=== Begin Enclosure ===
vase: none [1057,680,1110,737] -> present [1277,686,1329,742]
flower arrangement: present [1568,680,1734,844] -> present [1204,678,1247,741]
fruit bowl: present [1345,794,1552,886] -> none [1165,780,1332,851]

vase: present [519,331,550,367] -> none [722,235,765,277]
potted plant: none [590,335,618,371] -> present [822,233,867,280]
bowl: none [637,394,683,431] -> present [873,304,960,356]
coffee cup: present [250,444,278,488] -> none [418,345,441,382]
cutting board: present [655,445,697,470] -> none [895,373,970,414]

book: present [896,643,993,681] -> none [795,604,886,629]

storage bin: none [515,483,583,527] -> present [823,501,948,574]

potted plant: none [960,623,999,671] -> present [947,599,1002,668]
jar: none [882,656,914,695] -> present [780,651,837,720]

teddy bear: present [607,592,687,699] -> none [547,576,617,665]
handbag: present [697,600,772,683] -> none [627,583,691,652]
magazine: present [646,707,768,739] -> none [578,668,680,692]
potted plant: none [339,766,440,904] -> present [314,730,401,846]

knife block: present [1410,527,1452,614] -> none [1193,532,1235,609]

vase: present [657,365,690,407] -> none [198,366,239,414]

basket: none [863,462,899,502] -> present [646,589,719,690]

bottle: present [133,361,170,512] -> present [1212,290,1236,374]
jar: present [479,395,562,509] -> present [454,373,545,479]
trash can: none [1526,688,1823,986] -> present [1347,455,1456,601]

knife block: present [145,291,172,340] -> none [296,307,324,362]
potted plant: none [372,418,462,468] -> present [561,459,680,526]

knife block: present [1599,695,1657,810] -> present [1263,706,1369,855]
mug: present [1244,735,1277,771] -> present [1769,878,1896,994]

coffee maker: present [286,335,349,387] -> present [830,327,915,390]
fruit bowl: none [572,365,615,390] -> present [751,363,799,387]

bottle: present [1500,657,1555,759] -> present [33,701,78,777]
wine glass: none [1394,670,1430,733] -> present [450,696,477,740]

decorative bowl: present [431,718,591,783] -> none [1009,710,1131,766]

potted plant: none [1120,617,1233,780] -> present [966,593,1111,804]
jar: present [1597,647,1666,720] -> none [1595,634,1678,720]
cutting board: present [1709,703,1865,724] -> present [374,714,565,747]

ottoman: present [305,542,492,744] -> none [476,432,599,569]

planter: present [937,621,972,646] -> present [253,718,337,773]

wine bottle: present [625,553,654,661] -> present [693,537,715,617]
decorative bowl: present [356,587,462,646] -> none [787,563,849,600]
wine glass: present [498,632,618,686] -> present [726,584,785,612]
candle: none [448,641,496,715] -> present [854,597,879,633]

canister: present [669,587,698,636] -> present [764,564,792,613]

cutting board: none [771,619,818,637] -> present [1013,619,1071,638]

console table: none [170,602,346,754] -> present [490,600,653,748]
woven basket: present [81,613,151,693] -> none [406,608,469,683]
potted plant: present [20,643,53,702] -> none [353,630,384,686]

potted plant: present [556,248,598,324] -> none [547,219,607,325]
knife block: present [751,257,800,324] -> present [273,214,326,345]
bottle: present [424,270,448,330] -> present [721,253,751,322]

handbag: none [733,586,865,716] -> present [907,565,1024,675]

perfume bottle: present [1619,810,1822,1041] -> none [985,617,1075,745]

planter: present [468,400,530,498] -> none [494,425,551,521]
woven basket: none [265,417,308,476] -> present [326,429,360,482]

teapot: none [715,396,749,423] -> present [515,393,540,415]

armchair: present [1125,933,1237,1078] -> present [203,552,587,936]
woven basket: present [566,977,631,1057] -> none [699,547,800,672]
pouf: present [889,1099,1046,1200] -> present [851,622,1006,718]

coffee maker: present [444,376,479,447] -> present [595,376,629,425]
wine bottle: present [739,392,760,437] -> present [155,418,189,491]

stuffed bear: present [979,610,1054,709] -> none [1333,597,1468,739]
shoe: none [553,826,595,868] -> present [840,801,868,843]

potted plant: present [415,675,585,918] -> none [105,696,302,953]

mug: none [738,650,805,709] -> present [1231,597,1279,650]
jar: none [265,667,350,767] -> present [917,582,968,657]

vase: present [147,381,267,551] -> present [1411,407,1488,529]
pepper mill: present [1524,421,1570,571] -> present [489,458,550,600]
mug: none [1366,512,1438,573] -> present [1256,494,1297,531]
=== End Enclosure ===
## EXERCISE BRIEF:
What lines above contain the word "wine"? Please copy each one.

## EXERCISE SOLUTION:
wine glass: none [1394,670,1430,733] -> present [450,696,477,740]
wine bottle: present [625,553,654,661] -> present [693,537,715,617]
wine glass: present [498,632,618,686] -> present [726,584,785,612]
wine bottle: present [739,392,760,437] -> present [155,418,189,491]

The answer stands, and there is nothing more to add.